Statement - Apology to Australia's Indigenous Peoples: 13th Anniversary
The national apology in 2008 was very much overdue. It was delivered years after every other state and territory issued their apologies. When it was finally delivered in this place, it was an important acknowledgement of the suffering and devastation wrought by past government policy, a policy of forcible removal and assimilation of Aboriginal and Torres Strait Islander children. The national apology was important for healing. But the horrible legacy of those callous policies continues to this day. The harm of being ripped away from family, land and culture passes through generations. An apology was important, but it was only a beginning and not an end.
On many fronts, we are still in the process of making amends. We are yet to close the gap on several health and social determinants, and, until that is done, the apology remains a symbolic act of unfinished business. There are so many adverse health and welfare ills that disproportionately afflict Indigenous people—for instance, rheumatic heart disease. In estimates last year, I asked what was being done nationally about this serious disease. Rheumatic fever and heart disease are rare in Australia unless you're Indigenous. Young children living in remote areas are at particular risk. It is absolutely a preventable condition. It is also a condition brought on by poverty, crowded living conditions and limited medical care. It seems incredible to me that we are battling what is essentially a Third World condition in a First World nation.

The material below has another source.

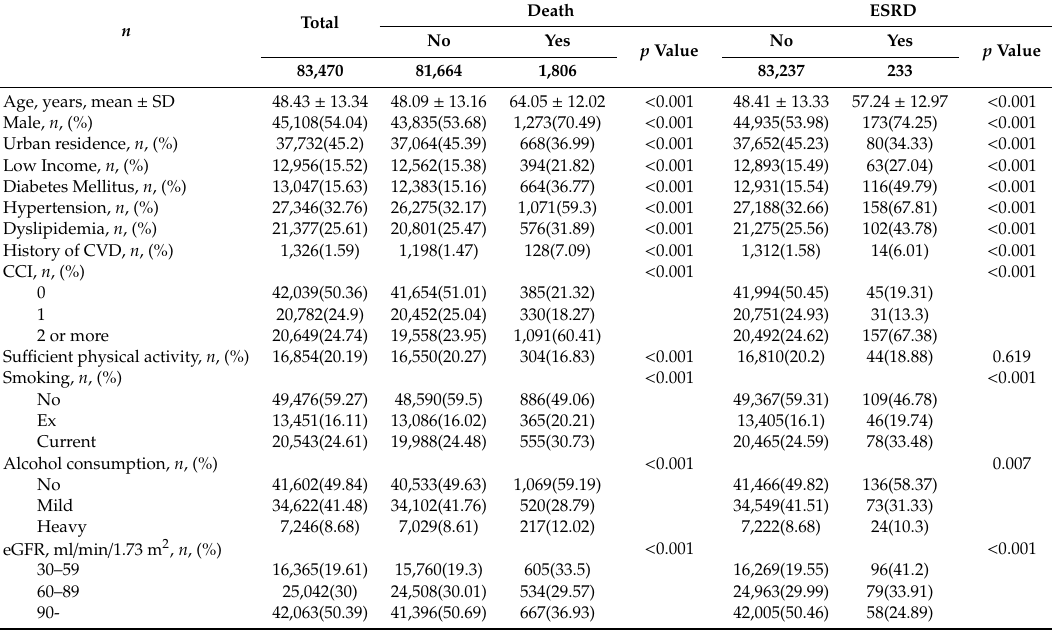
Table 1. Baseline characteristics of study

While today we commemorate the national apology, we can't simply mark the occasion in our collective calendars and then move on to business as usual. There are things that we can all do, things that we must do, starting with speaking up against casual racism when we see it and holding those in power to account. I'm confident we will eventually close the gap in attitudes, services and prospects. I am hopeful that, in my lifetime, all Indigenous people around Australia will be able to enjoy the same opportunities and life outcomes that many other Australians take for granted. But progress remains way too slow. Good intentions and the symbolism of the national apology are important, but what matters more is the action we take in response.